= Geometric flow =

In the mathematical field of differential geometry, a geometric flow, also called a geometric evolution equation, is a type of partial differential equation for a geometric object such as a Riemannian metric or an embedding. It is not a term with a formal meaning, but is typically understood to refer to parabolic partial differential equations.

Certain geometric flows arise as the gradient flow associated with a functional on a manifold which has a geometric interpretation, usually associated with some extrinsic or intrinsic curvature. Such flows are fundamentally related to the calculus of variations, and include mean curvature flow and Yamabe flow.

==Examples==
===Extrinsic===
Extrinsic geometric flows are flows on embedded submanifolds, or more generally
immersed submanifolds. In general they change both the Riemannian metric and the immersion.
- Mean curvature flow, as in soap films; critical points are minimal surfaces
- Curve-shortening flow, the one-dimensional case of the mean curvature flow
- Willmore flow, as in minimax eversions of spheres
- Inverse mean curvature flow

===Intrinsic===
Intrinsic geometric flows are flows on the Riemannian metric, independent of any embedding or immersion.
- Ricci flow, as in the solution of the Poincaré conjecture, and Richard S. Hamilton's proof of the uniformization theorem
- Calabi flow, a flow for Kähler metrics
- Yamabe flow

==Classes of flows==
Important classes of flows are curvature flows, variational flows (which extremize some functional), and flows arising as solutions to parabolic partial differential equations.

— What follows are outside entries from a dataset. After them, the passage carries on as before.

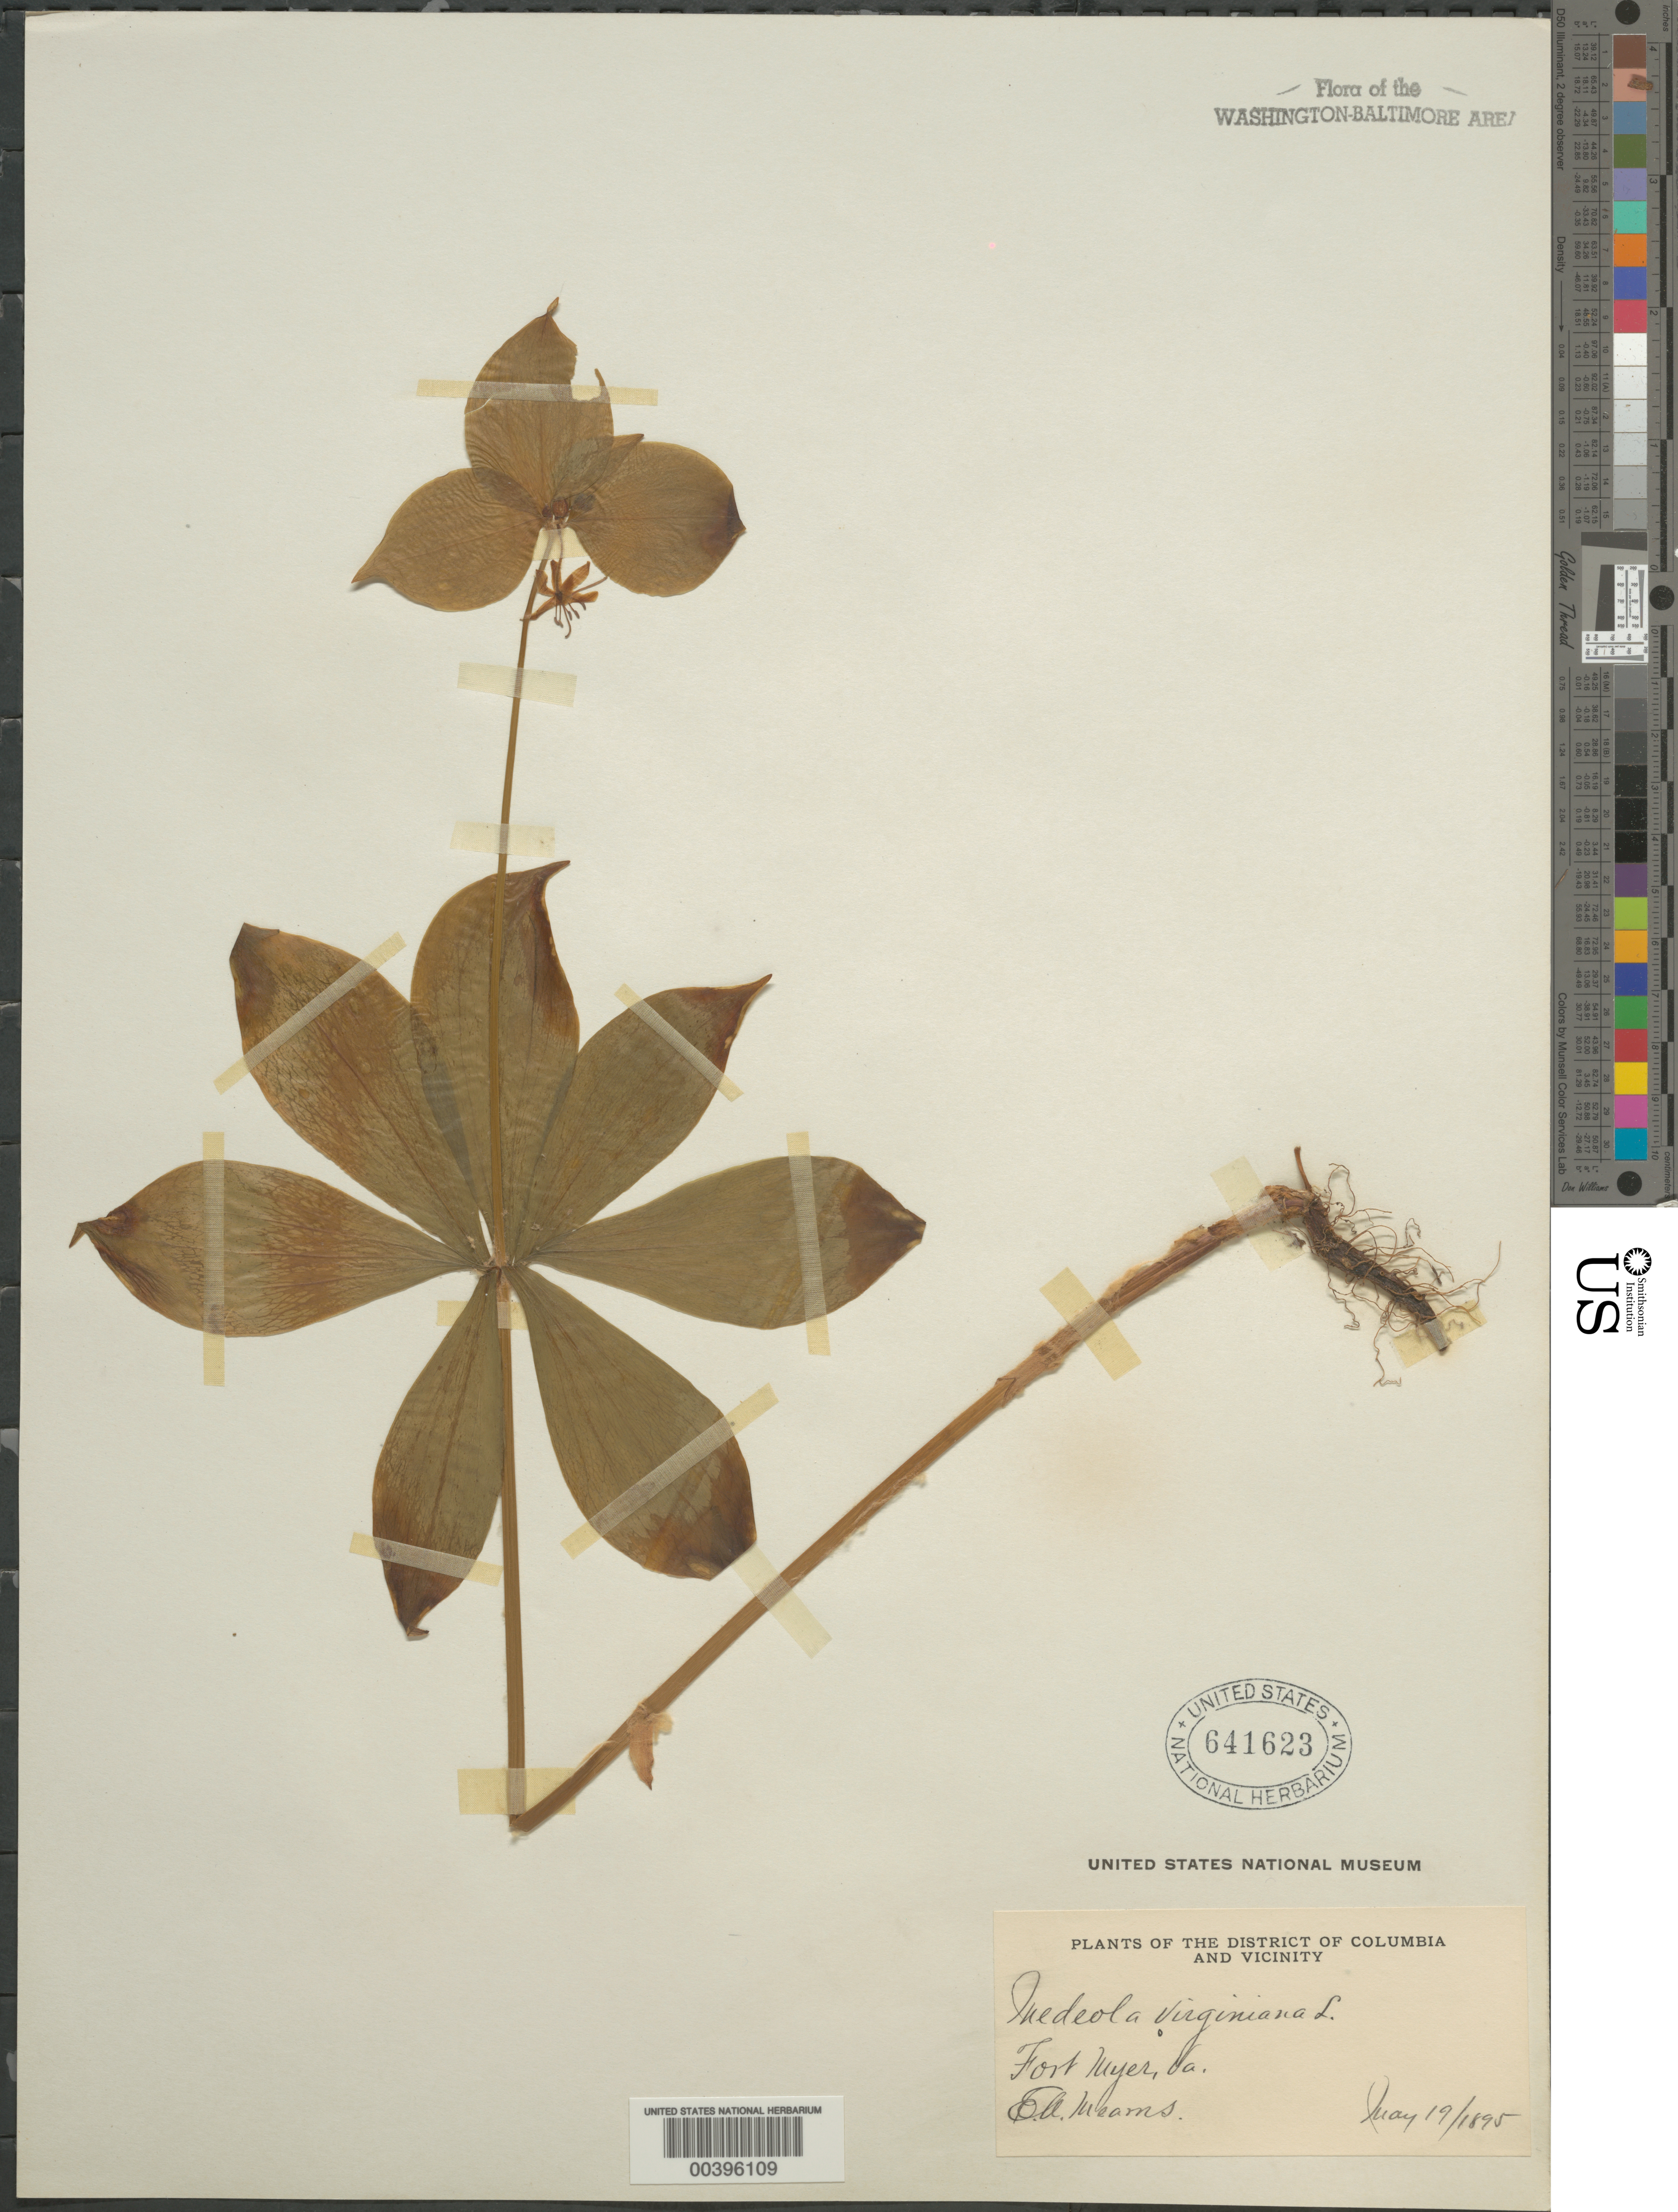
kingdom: Plantae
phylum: Tracheophyta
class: Liliopsida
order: Liliales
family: Liliaceae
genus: Medeola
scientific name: Medeola virginiana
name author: (L.) Desf.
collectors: E. A. Mearns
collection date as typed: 19 May 1895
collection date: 1895-05-19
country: United States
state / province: Virginia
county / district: Arlington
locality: Fort Myers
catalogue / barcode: US 641623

A given flow frequently admits all of these interpretations, as follows.

Given an elliptic operator $L,$ the parabolic PDE $u_t = Lu$ yields a flow, and stationary states for the flow are solutions to the elliptic partial differential equation $Lu = 0.$

If the equation $Lu = 0$ is the Euler–Lagrange equation for some functional $F,$ then the flow has a variational interpretation as the gradient flow of $F,$ and stationary states of the flow correspond to critical points of the functional.

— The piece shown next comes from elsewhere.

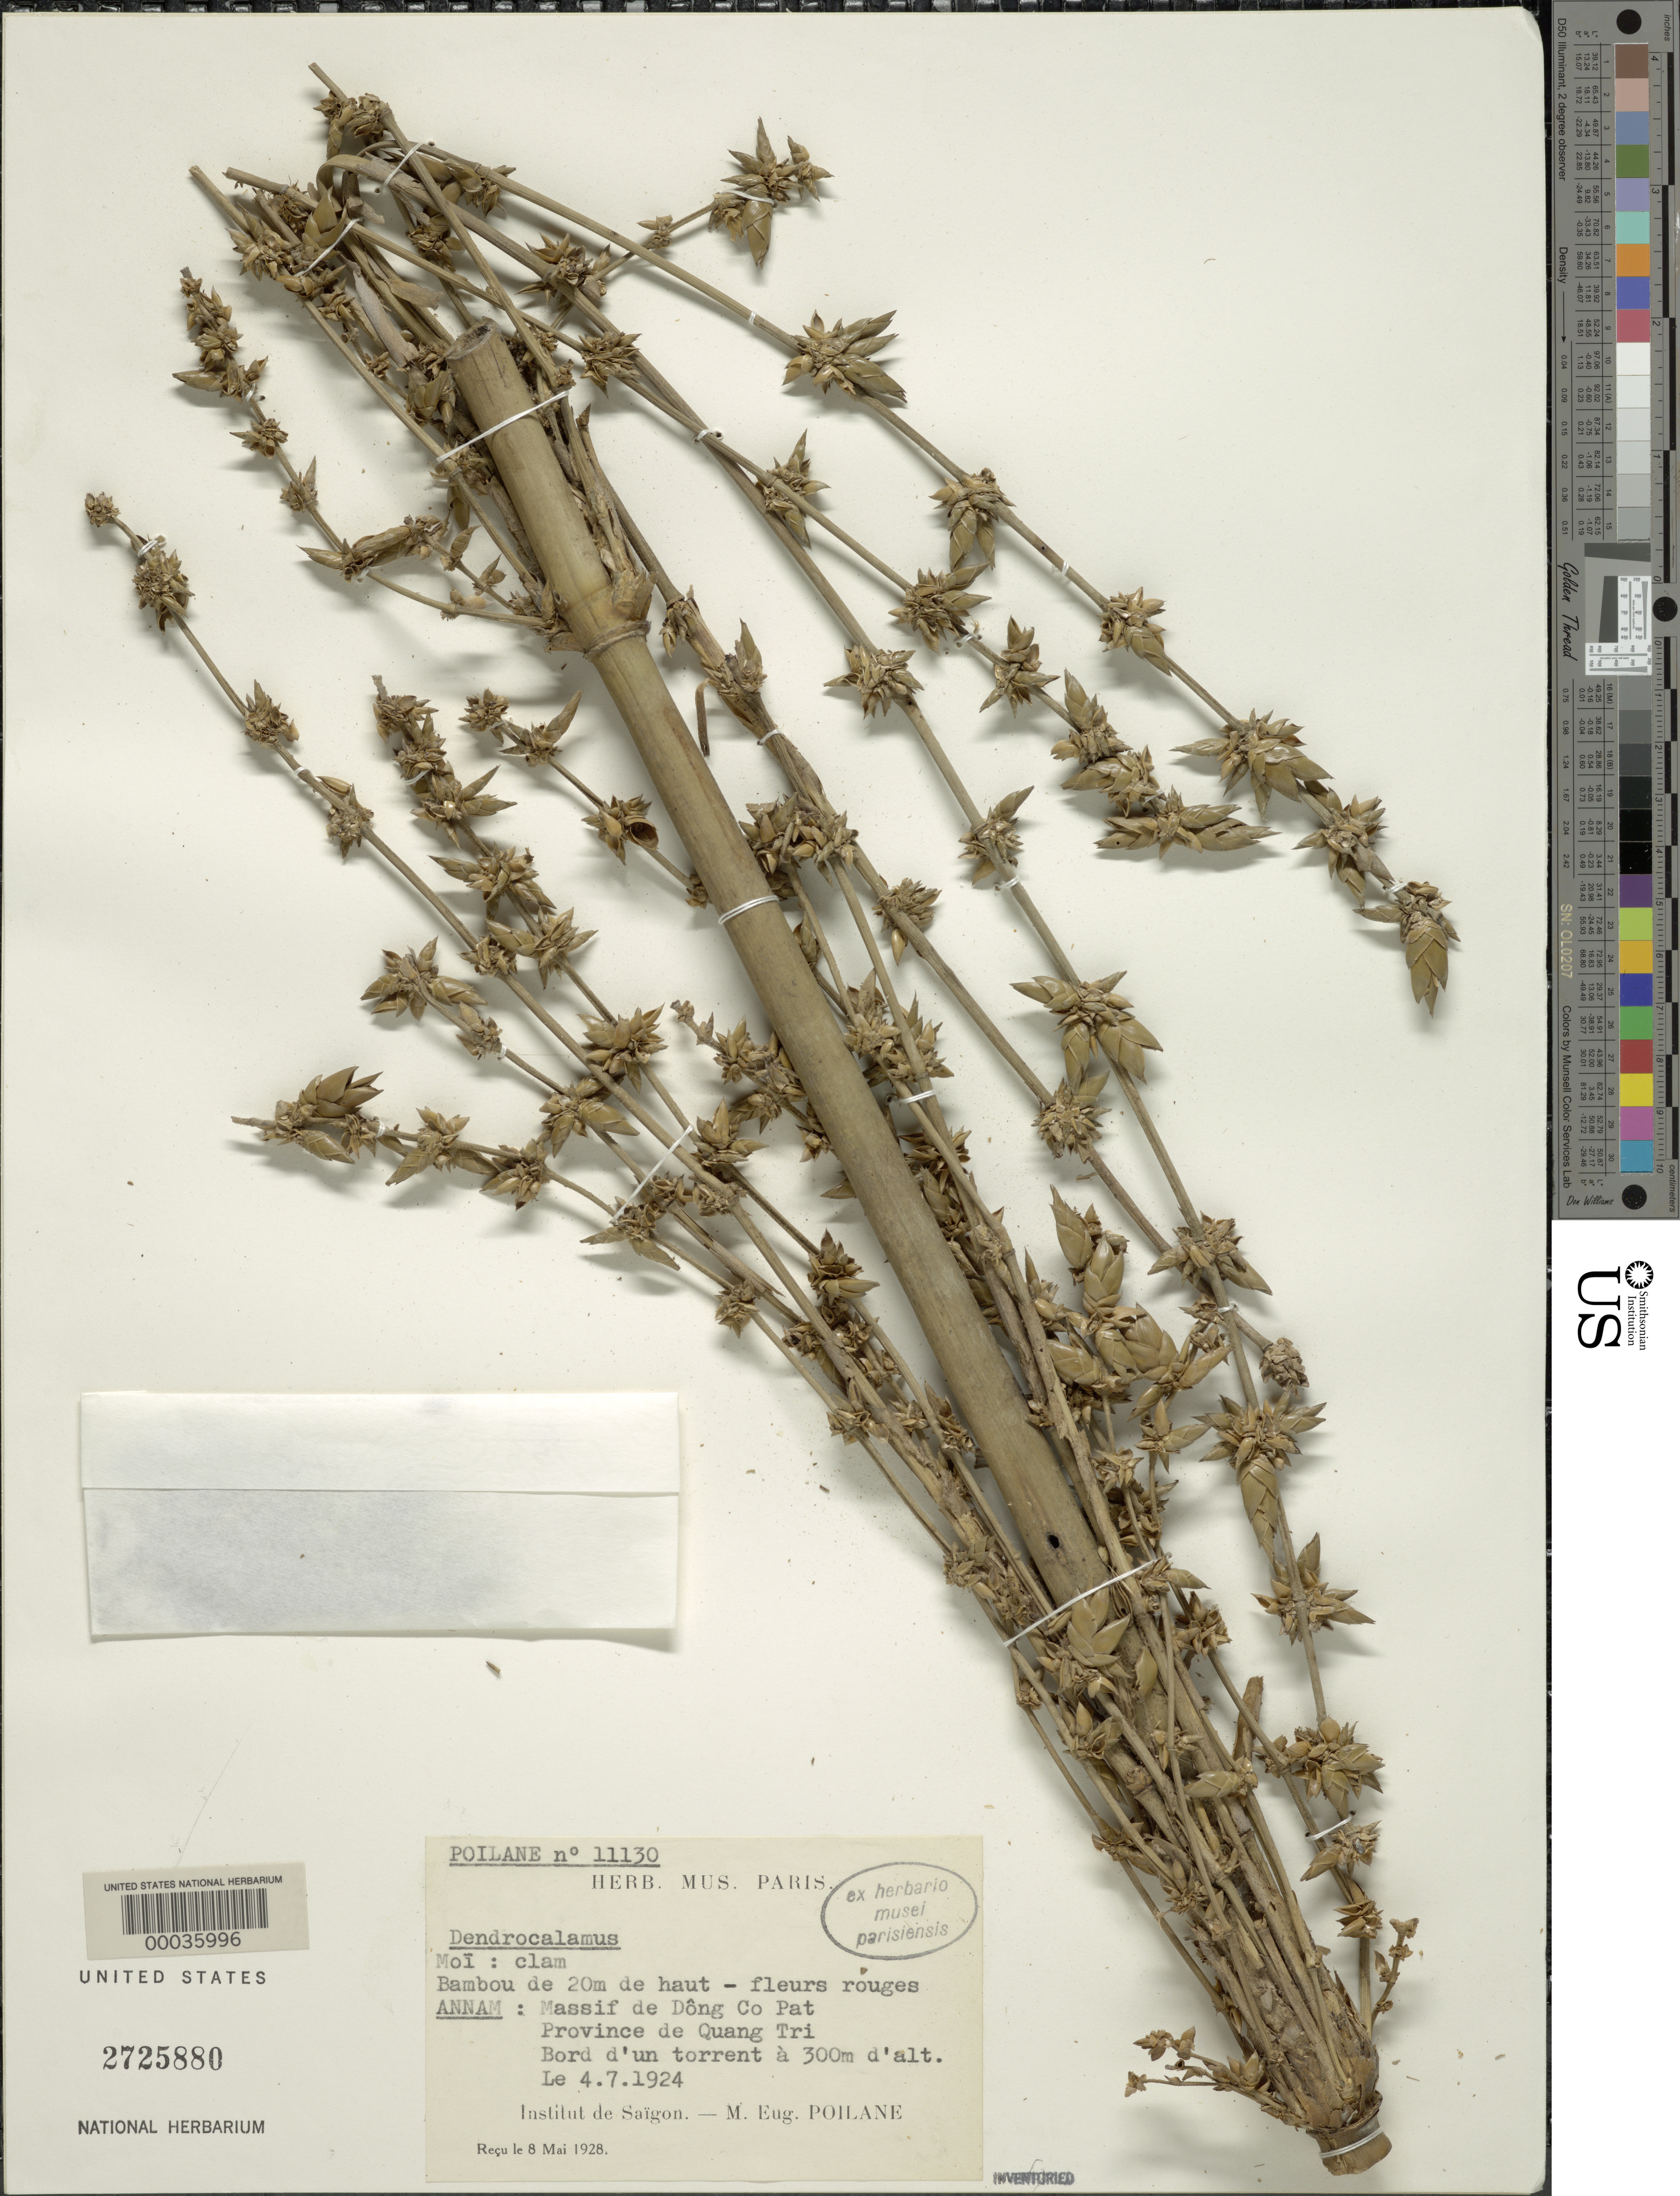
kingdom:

In the context of geometric flows, the functional is often the $L^2$ norm of some curvature.

Thus, given a curvature $K,$ one can define the functional $F(K) = \|K\|_2 := \left(\int_M K^2\right)^{1/2},$ which has Euler–Lagrange equation $Lu=0$ for some elliptic operator $L,$ and associated parabolic PDE $u_t = Lu.$

The Ricci flow, Calabi flow, and Yamabe flow arise in this way (in some cases with normalizations).

Curvature flows may or may not preserve volume (the Calabi flow does, while the Ricci flow does not), and if not, the flow may simply shrink or grow the manifold, rather than regularizing the metric. Thus one often normalizes the flow, for instance, by fixing the volume.